I would go for an open tray design myself. A shallow tray can hold the water and a hidden pump can pump the water up to a spray nozzle above the tray.A highly directional white light source (full spectrum LED or incandescent would work) would need to be aimed down making a 40-53 deg angle to the viewer. Use an atomizing sprayer to make a wide and flat plane of water droplets aimed down into a tray (almost like a waterfall). You can probably see a double rainbow with this approach. The primary rainbow is an an angle of 40-42 degrees and the secondary rainbow is at a 50-53 degree angle.
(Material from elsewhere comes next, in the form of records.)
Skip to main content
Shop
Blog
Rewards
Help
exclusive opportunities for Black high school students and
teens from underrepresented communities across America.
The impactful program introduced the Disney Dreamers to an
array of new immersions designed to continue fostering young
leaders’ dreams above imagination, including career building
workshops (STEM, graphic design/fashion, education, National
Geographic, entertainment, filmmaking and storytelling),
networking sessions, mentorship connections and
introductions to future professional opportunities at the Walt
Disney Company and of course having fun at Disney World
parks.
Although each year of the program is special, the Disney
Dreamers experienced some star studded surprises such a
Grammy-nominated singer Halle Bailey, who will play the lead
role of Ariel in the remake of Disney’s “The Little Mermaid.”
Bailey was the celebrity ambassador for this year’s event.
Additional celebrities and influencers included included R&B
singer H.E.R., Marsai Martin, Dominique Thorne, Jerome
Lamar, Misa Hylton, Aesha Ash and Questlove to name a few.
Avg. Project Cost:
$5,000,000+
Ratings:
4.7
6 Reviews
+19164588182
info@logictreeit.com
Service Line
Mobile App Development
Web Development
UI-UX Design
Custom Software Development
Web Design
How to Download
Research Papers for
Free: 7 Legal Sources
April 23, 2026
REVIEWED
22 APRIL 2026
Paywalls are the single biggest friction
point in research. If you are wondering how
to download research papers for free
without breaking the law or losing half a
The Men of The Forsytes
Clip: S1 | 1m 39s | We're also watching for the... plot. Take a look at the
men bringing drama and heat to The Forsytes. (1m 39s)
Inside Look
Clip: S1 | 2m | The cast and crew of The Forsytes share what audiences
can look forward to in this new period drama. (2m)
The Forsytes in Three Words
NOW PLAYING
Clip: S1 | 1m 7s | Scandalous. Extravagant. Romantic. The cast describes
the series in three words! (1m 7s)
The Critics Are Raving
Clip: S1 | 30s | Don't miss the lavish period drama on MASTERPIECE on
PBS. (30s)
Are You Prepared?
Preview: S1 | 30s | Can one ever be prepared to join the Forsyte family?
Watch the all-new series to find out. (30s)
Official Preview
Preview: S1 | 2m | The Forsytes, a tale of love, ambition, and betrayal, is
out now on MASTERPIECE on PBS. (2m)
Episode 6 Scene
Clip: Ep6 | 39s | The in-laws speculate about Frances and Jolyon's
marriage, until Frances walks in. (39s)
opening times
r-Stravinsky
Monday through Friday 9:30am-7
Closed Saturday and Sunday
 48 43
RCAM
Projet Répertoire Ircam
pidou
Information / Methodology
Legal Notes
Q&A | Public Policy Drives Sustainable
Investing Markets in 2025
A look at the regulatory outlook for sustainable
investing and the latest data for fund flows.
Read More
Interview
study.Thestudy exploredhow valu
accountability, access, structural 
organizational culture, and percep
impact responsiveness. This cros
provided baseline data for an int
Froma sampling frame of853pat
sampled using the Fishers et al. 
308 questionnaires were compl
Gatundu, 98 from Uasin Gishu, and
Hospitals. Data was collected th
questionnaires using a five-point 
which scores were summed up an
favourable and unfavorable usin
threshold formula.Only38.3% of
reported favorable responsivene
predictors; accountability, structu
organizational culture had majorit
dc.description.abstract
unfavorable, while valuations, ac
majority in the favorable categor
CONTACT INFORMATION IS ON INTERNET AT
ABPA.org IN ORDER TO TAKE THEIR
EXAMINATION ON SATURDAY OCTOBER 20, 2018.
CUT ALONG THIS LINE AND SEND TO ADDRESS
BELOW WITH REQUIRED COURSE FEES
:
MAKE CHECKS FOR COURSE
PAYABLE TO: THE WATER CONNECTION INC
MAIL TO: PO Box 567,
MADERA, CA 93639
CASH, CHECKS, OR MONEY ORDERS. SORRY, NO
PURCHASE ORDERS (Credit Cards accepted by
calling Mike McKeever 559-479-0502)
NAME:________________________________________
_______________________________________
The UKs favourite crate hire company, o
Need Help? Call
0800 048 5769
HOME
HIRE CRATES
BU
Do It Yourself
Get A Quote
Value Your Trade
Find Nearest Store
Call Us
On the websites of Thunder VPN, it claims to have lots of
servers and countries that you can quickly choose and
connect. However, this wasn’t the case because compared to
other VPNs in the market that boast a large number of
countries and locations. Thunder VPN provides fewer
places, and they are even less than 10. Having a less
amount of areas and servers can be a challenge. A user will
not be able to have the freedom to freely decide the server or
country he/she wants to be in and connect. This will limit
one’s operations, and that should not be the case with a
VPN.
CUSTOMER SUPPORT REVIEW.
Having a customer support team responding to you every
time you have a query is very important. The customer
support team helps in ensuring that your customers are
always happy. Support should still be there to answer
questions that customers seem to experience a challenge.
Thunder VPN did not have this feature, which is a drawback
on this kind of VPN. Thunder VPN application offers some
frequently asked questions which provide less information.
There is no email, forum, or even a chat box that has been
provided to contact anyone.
It wasn't clear why you suggested 340 nm wavelength. Are you trying to excite a medium with ultraviolet light, and then generate colors through fluorescence?
 

Thread Starter

LuckyDog

Joined Apr 10, 2011
3
I calibrate instruments used in the coatings industry, and have access to some very speicalized items. The 340nm comes from the insturment that delivers proably the most destructive portions of the sun's spectrum to advance the test exposure time to the minimum. I thought it might be the brightest also, maybe an advantage to a making a scale model of the sun.
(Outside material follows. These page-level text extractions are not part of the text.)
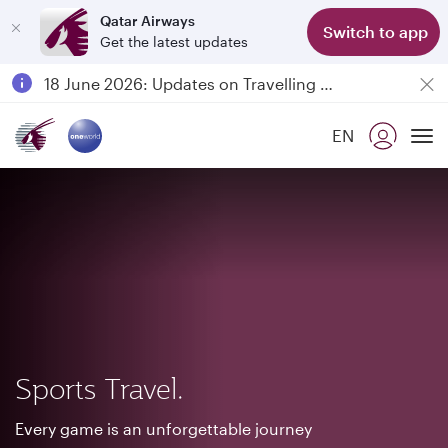
Qatar Airways
Switch to app
Get the latest updates
Passengers flying between Doha and Auckland on QR914 and QR915
18 June 2026: Updates on Travelling with Power Banks
6 August 2026: Qatar Airways flight resumption to Bahrain (BAH), Erbil (EBL), and Kuwait (KWI)
EN
Qatar Airways Expands Global Network to over 160 Destinations
To
Sports Travel.
Every game is an unforgettable journey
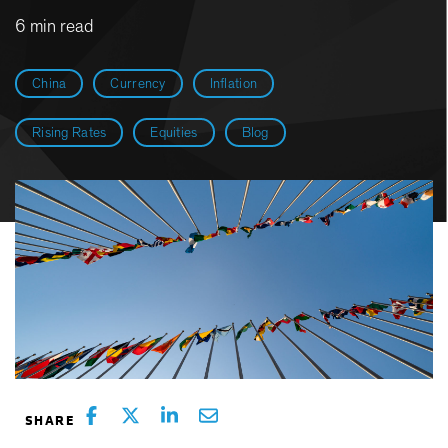
6 min read
China
Currency
Inflation
Rising Rates
Equities
Blog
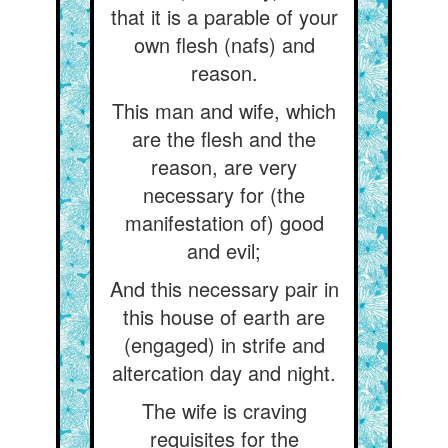
that it is a parable of your
own flesh (nafs) and
reason.
This man and wife, which
are the flesh and the
reason, are very
necessary for (the
manifestation of) good
and evil;
And this necessary pair in
this house of earth are
(engaged) in strife and
altercation day and night.
The wife is craving
requisites for the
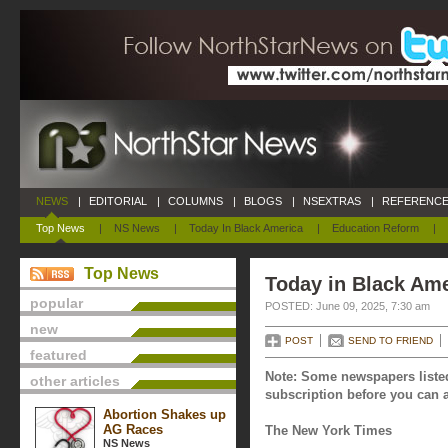
NEWS
|
EDITORIAL
|
COLUMNS
|
BLOGS
|
NSEXTRAS
|
REFERENCE
Top News
|
NS News
|
Today In Black America
|
Education Reform
|
Top News
Today in Black Ame
popular
POSTED: June 09, 2025, 7:30 am
new
POST
SEND TO FRIEND
featured
Note: Some newspapers listed
other articles
subscription before you can a
Abortion Shakes up
AG Races
The New York Times
NS News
thanks for the warm welcom........
 

Thread Starter

LuckyDog

Joined Apr 10, 2011
3
I may have gotten my replys mixed, but thanks for your help. I may have a solution to the droplet size. In grinding pigments for coatings some of the mills use glass media...small bb-size clear, glass balls. I'm wondering if a small wall of these would provide a waterfall type of a prism only dry, that a light beam could be projected through. Thanks for the info on droplet size and light angles.
 

steveb

Joined Jul 3, 2008
2,436
I calibrate instruments used in the coatings industry, and have access to some very speicalized items. The 340nm comes from the insturment that delivers proably the most destructive portions of the sun's spectrum to advance the test exposure time to the minimum. I thought it might be the brightest also, maybe an advantage to a making a scale model of the sun.
.
It seems that this would just be dangerous to use the UV directly and it wouldn't give you the part of the sun's spectrum you need. You need a continuous spectrum in the visible band to make a rainbow in the traditional way, and broad spectrum white light sources are a simple and effective way to get that.
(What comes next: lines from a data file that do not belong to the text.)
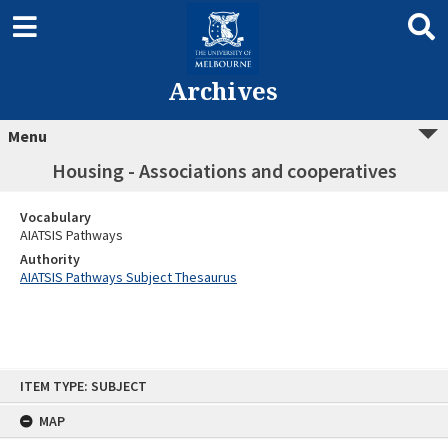
Archives
Menu
Housing - Associations and cooperatives
Vocabulary
AIATSIS Pathways
Authority
AIATSIS Pathways Subject Thesaurus
Skip
ITEM TYPE: SUBJECT
to
content
MAP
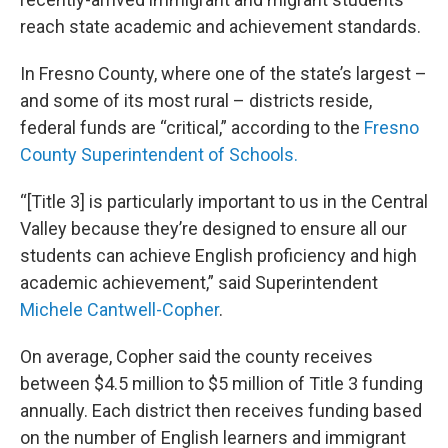
reach state academic and achievement standards.
In Fresno County, where one of the state’s largest –
and some of its most rural – districts reside,
federal funds are “critical,” according to the
Fresno
County Superintendent of Schools.
“[Title 3] is particularly important to us in the Central
Valley because they’re designed to ensure all our
students can achieve English proficiency and high
academic achievement,” said Superintendent
Michele Cantwell-Copher
.
On average, Copher said the county receives
between $4.5 million to $5 million of Title 3 funding
annually. Each district then receives funding based
on the number of English learners and immigrant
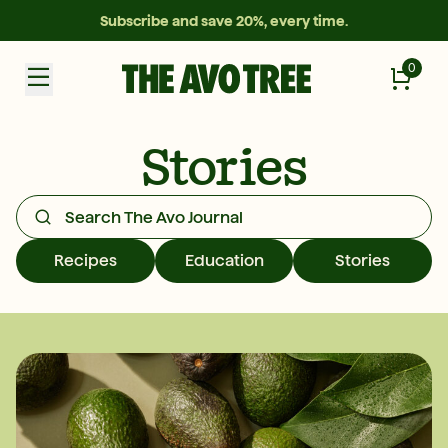
Subscribe and save 20%, every time.
0
Stories
Recipes
Education
Stories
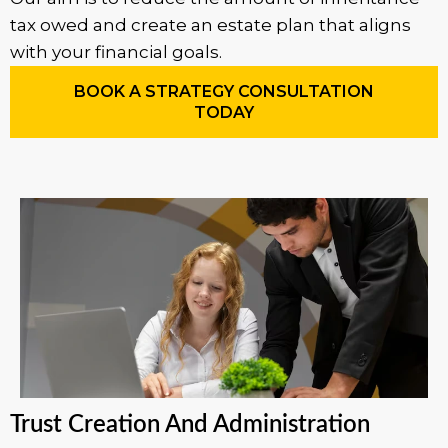
tax owed and create an estate plan that aligns
with your financial goals.
BOOK A STRATEGY CONSULTATION
TODAY
Trust Creation And Administration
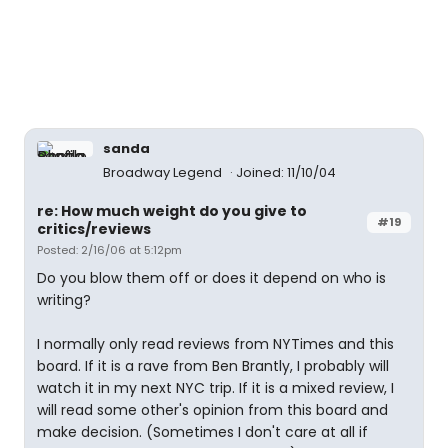
sanda
Broadway Legend
Joined: 11/10/04
re: How much weight do you give to
#19
critics/reviews
Posted: 2/16/06 at 5:12pm
Do you blow them off or does it depend on who is
writing?
I normally only read reviews from NYTimes and this
board. If it is a rave from Ben Brantly, I probably will
watch it in my next NYC trip. If it is a mixed review, I
will read some other's opinion from this board and
make decision. (Sometimes I don't care at all if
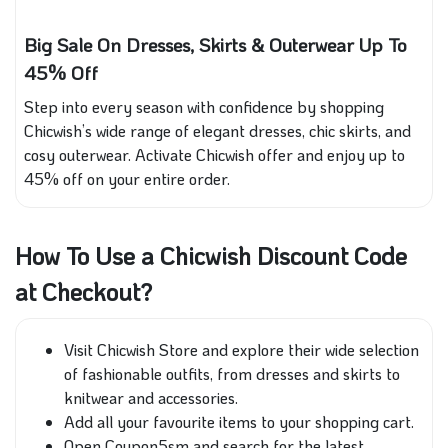
Big Sale On Dresses, Skirts & Outerwear Up To
45% Off
Step into every season with confidence by shopping
Chicwish’s wide range of elegant dresses, chic skirts, and
cosy outerwear. Activate Chicwish offer and enjoy up to
45% off on your entire order.
How To Use a Chicwish Discount Code
at Checkout?
Visit Chicwish Store and explore their wide selection
of fashionable outfits, from dresses and skirts to
knitwear and accessories.
Add all your favourite items to your shopping cart.
Open Coupon5sm and search for the latest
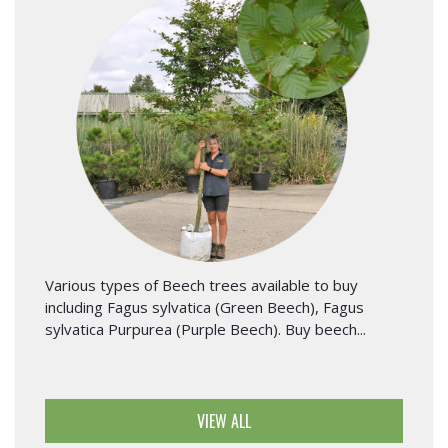
Various types of Beech trees available to buy
including Fagus sylvatica (Green Beech), Fagus
sylvatica Purpurea (Purple Beech). Buy beech...
VIEW ALL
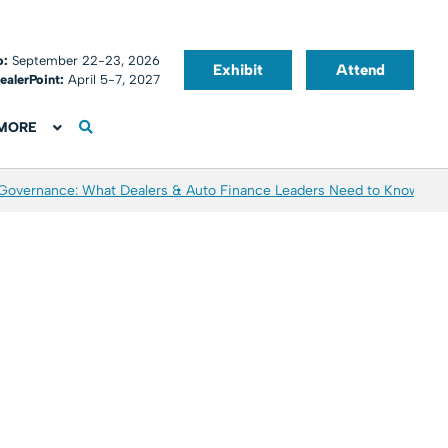
o:
September 22-23, 2026
Exhibit
Attend
ealerPoint:
April 5-7, 2027
MORE
 Governance: What Dealers & Auto Finance Leaders Need to Know
Aver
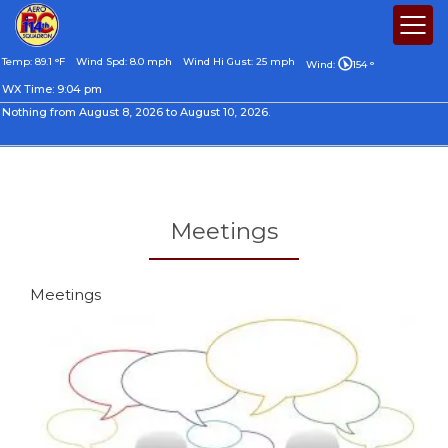
Temp: 89.1 °F
Wind Spd: 8.0 mph
Wind Hi Gust: 25 mph
Wind:
154 °
WX Time:
9:04 pm
Nothing from August 8, 2026 to August 10, 2026.
Meetings
Meetings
I expect that the UV light could be used to generate a spectrum of colors by some method, and that would certainly be interesting physics and engineering at work. (For example, broadband LED sources us a phosphor to generate a wide and balanced spectrum from blue light.) But, if you just want to make a nice conversation piece, then simple available light sources are the way to go.

Keep in mind that fiber optics could be used to deliver a light beam in an elegant and unobtrusive way. Or even a solid glass rod can act as an effective waveguide.

That's an interesting idea to use glass bb's instead of water drops. Keep in mind that the proper refraction requires a good air/glass or air/water interface with a spherical shape. So the bb's need would to be suspended somehow without interfering with the light refraction.

If you succeed, please post some pictures here someday !
 
Last edited:

someonesdad

Joined Jul 7, 2009
1,583
Note that raindrops are not spherical -- and they certainly don't look like the stylized teardrop drawings you see everywhere. They look more like hamburger buns. One of these days I'm going to set up a strobe and actually get some pictures of some to satisfy my own curiosity (and measure some typical velocities).
 

steveb

Joined Jul 3, 2008
2,436
Note that raindrops are not spherical
OK, that's a good point. Smaller raindrops approximate spheres reasonably well, but the approximation breaks down when they larger than a certain size. It seems they become hamburger buns at midsize, and then, when they get even larger, they start to look like parachutes.

Also note that the derivation of rainbow angles is based on the spherical assumption usually, and the approximation seems to give good correspondence with real rainbows. I don't know if that means rainbows are always made of small raindrops, or if hamburger buns and parachutes also happen to give similar angles.